Бенаверт, который не имел больше возможности поднять новое восстание в Сицилии, попробовал в 1085 году сделать это в Калабрии. Нижняя Италия после смерти Роберта Гюискара была охвачена смутой – это было только на руку Бенаверту.

Два сына последнего, Боэмунд и Рожер, боролись за наследство, и Бенаверт надеялся, что, пока внимание этих двух сильных вождей сосредоточено на междоусобной вражде, его высадка может иметь Успех. При этом он только хотел отомстить норманнам. В осеннюю ночь он высадился в Никотре. Там произошла битва, и он вынужден был вернуться назад, но ему удалось нагрузить корабли пленниками и добычей.
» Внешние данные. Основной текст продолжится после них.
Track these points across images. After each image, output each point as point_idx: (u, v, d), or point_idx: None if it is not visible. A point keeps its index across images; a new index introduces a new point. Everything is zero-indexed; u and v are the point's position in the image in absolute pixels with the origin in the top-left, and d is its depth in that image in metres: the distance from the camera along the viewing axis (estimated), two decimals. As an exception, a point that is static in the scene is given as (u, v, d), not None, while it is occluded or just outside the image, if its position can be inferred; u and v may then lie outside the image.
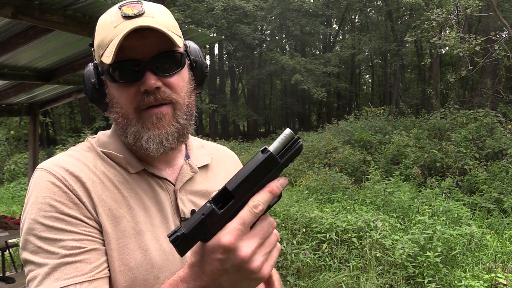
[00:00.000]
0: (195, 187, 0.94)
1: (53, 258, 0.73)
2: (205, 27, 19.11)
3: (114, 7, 0.84)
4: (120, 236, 0.80)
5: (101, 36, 0.82)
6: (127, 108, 0.83)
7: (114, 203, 0.82)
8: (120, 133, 0.86)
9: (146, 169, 0.88)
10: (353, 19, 28.53)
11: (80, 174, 0.81)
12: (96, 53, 0.84)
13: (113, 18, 0.81)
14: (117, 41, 0.77)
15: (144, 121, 0.82)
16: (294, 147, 0.64)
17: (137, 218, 0.83)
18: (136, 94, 0.81)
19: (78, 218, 0.77)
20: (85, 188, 0.79)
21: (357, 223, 4.73)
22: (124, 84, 0.82)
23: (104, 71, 0.83)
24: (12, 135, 15.49)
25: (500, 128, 9.57)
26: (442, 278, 3.89)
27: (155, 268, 0.81)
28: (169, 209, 0.88)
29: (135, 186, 0.86)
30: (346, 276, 4.04)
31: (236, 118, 23.87)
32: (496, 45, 9.47)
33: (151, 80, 0.80)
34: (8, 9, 2.44)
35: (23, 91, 4.76)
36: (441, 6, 11.58)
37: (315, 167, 10.10)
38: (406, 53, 22.12)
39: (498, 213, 6.38)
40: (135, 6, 0.82)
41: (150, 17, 0.81)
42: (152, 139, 0.82)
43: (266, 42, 26.87)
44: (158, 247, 0.83)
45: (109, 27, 0.81)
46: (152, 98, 0.81)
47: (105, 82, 0.85)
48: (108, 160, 0.87)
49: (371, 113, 14.16)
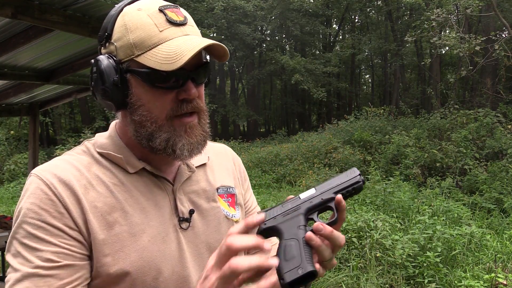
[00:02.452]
0: (193, 186, 0.94)
1: (27, 266, 0.73)
2: (205, 27, 19.11)
3: (149, 5, 0.82)
4: (114, 241, 0.79)
5: (139, 35, 0.79)
6: (158, 114, 0.81)
7: (107, 208, 0.81)
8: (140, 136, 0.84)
9: (146, 168, 0.87)
10: (353, 19, 28.53)
11: (72, 181, 0.80)
12: (125, 50, 0.80)
13: (156, 20, 0.79)
14: (189, 53, 0.75)
15: (176, 128, 0.82)
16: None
17: (132, 220, 0.82)
18: (172, 101, 0.81)
19: (60, 228, 0.76)
20: (75, 196, 0.78)
21: (357, 223, 4.74)
22: (161, 90, 0.80)
23: (138, 72, 0.80)
24: (12, 135, 15.50)
25: (500, 128, 9.57)
26: (442, 278, 3.89)
27: (153, 269, 0.81)
28: (167, 209, 0.87)
29: (131, 188, 0.85)
30: (346, 276, 4.05)
31: (236, 118, 23.88)
32: (496, 45, 9.47)
33: (193, 90, 0.81)
34: (8, 9, 2.44)
35: (23, 91, 4.76)
36: (441, 6, 11.58)
37: (315, 167, 10.11)
38: (406, 53, 22.12)
39: (498, 213, 6.38)
40: (179, 13, 0.82)
41: (191, 26, 0.83)
42: (186, 147, 0.83)
43: (266, 42, 26.88)
44: (156, 248, 0.82)
45: (153, 29, 0.79)
46: (190, 106, 0.82)
47: (129, 81, 0.82)
48: (105, 163, 0.86)
49: (371, 113, 14.16)
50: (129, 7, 0.83)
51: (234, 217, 0.98)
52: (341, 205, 0.75)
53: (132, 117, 0.84)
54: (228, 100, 25.68)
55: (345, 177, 0.77)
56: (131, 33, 0.80)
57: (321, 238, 0.71)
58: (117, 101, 0.83)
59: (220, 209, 0.96)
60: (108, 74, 0.81)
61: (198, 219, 0.91)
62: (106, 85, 0.81)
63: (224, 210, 0.97)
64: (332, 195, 0.75)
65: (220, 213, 0.95)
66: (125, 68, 0.81)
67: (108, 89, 0.81)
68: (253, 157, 12.46)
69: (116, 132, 0.91)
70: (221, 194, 0.98)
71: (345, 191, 0.75)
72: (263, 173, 10.98)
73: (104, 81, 0.81)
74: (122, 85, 0.81)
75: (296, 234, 0.70)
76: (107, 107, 0.86)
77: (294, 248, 0.68)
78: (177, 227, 0.87)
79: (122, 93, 0.82)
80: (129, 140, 0.88)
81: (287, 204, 0.77)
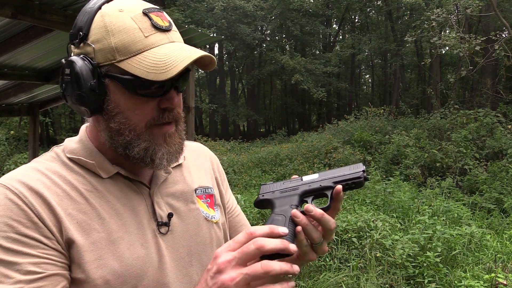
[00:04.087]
0: (170, 189, 0.90)
1: (6, 283, 0.68)
2: (205, 27, 19.11)
3: (131, 7, 0.77)
4: (92, 249, 0.75)
5: (122, 39, 0.75)
6: (138, 122, 0.78)
7: (83, 215, 0.77)
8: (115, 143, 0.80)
9: (120, 172, 0.83)
10: (353, 19, 28.55)
11: (42, 189, 0.75)
12: (105, 53, 0.75)
13: (141, 25, 0.75)
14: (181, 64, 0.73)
15: (154, 137, 0.80)
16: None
17: (109, 227, 0.78)
18: (153, 109, 0.78)
19: (37, 239, 0.71)
20: (47, 204, 0.74)
21: (357, 223, 4.74)
22: (142, 97, 0.77)
23: (119, 78, 0.75)
24: (12, 135, 15.49)
25: (500, 128, 9.57)
26: (442, 278, 3.89)
27: (133, 277, 0.78)
28: (144, 213, 0.83)
29: (105, 193, 0.81)
30: (346, 276, 4.04)
31: (236, 118, 23.89)
32: (496, 45, 9.47)
33: (176, 98, 0.79)
34: (8, 9, 2.44)
35: (23, 91, 4.76)
36: (441, 6, 11.59)
37: (315, 167, 10.10)
38: (406, 53, 22.13)
39: (498, 213, 6.38)
40: (164, 17, 0.79)
41: (175, 32, 0.81)
42: (166, 156, 0.81)
43: (266, 42, 26.88)
44: (135, 255, 0.79)
45: (137, 34, 0.75)
46: (171, 115, 0.80)
47: (107, 87, 0.77)
48: (76, 168, 0.81)
49: (371, 113, 14.15)
50: (109, 7, 0.77)
51: (213, 218, 0.95)
52: (339, 195, 0.75)
53: (108, 124, 0.79)
54: (228, 100, 25.68)
55: (348, 170, 0.78)
56: (113, 36, 0.75)
57: (309, 219, 0.73)
58: (93, 107, 0.78)
59: (199, 211, 0.93)
60: (85, 79, 0.75)
61: (177, 222, 0.87)
62: (82, 90, 0.76)
63: (203, 211, 0.94)
64: (331, 184, 0.77)
65: (200, 215, 0.92)
66: (103, 72, 0.76)
67: (84, 94, 0.76)
68: (253, 157, 12.46)
69: (87, 136, 0.86)
70: (199, 195, 0.95)
71: (345, 183, 0.76)
72: (263, 173, 10.97)
73: (81, 85, 0.75)
74: (100, 90, 0.76)
75: (286, 211, 0.75)
76: (80, 112, 0.80)
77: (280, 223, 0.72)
78: (156, 232, 0.84)
79: (98, 99, 0.77)
80: (101, 145, 0.84)
81: (288, 183, 0.81)
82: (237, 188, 8.99)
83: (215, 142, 15.71)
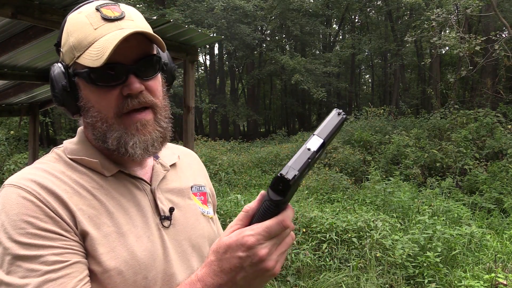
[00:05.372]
0: (169, 185, 0.94)
1: (34, 276, 0.70)
2: (205, 27, 19.09)
3: (88, 7, 0.83)
4: (105, 242, 0.78)
5: (77, 37, 0.80)
6: (106, 113, 0.81)
7: (93, 210, 0.80)
8: (96, 138, 0.84)
9: (122, 170, 0.87)
10: (353, 19, 28.52)
11: (53, 186, 0.78)
12: (68, 54, 0.82)
13: (92, 19, 0.80)
14: (111, 46, 0.75)
15: (127, 126, 0.82)
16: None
17: (118, 221, 0.81)
18: (117, 98, 0.81)
19: (56, 232, 0.74)
20: (60, 200, 0.77)
21: (357, 223, 4.74)
22: (104, 88, 0.80)
23: (81, 74, 0.80)
24: (12, 135, 15.49)
25: (500, 128, 9.57)
26: (442, 278, 3.89)
27: (143, 268, 0.81)
28: (148, 208, 0.87)
29: (111, 190, 0.84)
30: (346, 276, 4.04)
31: (236, 118, 23.86)
32: (496, 45, 9.47)
33: (136, 84, 0.80)
34: (8, 9, 2.44)
35: (23, 91, 4.76)
36: (441, 6, 11.58)
37: (315, 167, 10.10)
38: (406, 53, 22.11)
39: (498, 213, 6.38)
40: (115, 9, 0.82)
41: (131, 21, 0.82)
42: (138, 145, 0.82)
43: (266, 42, 26.85)
44: (143, 247, 0.82)
45: (88, 29, 0.79)
46: (136, 101, 0.81)
47: (77, 85, 0.83)
48: (79, 168, 0.84)
49: (371, 113, 14.16)
50: (72, 13, 0.85)
51: (208, 213, 1.00)
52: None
53: (86, 120, 0.85)
54: (228, 100, 25.64)
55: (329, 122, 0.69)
56: (71, 36, 0.81)
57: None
58: (70, 106, 0.84)
59: (196, 206, 0.97)
60: (57, 80, 0.82)
61: (178, 216, 0.91)
62: (56, 91, 0.83)
63: (199, 207, 0.98)
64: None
65: (197, 210, 0.97)
66: (72, 72, 0.82)
67: (58, 95, 0.83)
68: (253, 157, 12.45)
69: (85, 138, 0.90)
70: (194, 192, 0.99)
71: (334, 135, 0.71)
72: (263, 173, 10.97)
73: (54, 87, 0.83)
74: (72, 89, 0.83)
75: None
76: (67, 114, 0.87)
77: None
78: (159, 226, 0.87)
79: (73, 98, 0.83)
80: (97, 144, 0.87)
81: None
82: (237, 188, 8.98)
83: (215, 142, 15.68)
На обратном пути в Реджио он разрушил две церкви, разбил изображения святых, ворвался в женский монастырь, который был недалеко от города, увез оттуда послушниц и продал их в Сиракузах в мухаммеданские гаремы. Это злодеяние в Калабрии возмутило всех, и Рожер решил жестоко отплатить сарацинам. Его тревожило и то обстоятельство, что раздор между сыновьями Гюискара грозил возбудить междуусобную войну. Он рассчитывал отвлечь их от выяснения отношений религиозной войной. Во главе многочисленной толпы набожных людей он обходил церкви, служил панихиды и щедро раздавал милостыню. Снарядив флот, он повел его в Сиракузы, а вперед послал Иордана с конницей на тот мыс, где впоследствии была построена Агоста. Здесь он пристал со своими кораблями и поручил патрицию Филиппу Григорию отправиться на барке в Сиракузы, чтобы разузнать там положение дел. Последний отправился с матросами, которые, вероятно, как и он, были переодеты арабами. Ему удалось проникнуть в гавань. Он узнал, сколько у Бенаверта кораблей, узнал, что эти корабли готовы к бою, и с этим известием вернулся к Рожеру. Тот распорядился, чтобы на мысе совершили торжественное богослужение, и на следующую ночь приказал сниматься с якоря. В то же время Иордан с конницей двинулся в Сиракузы.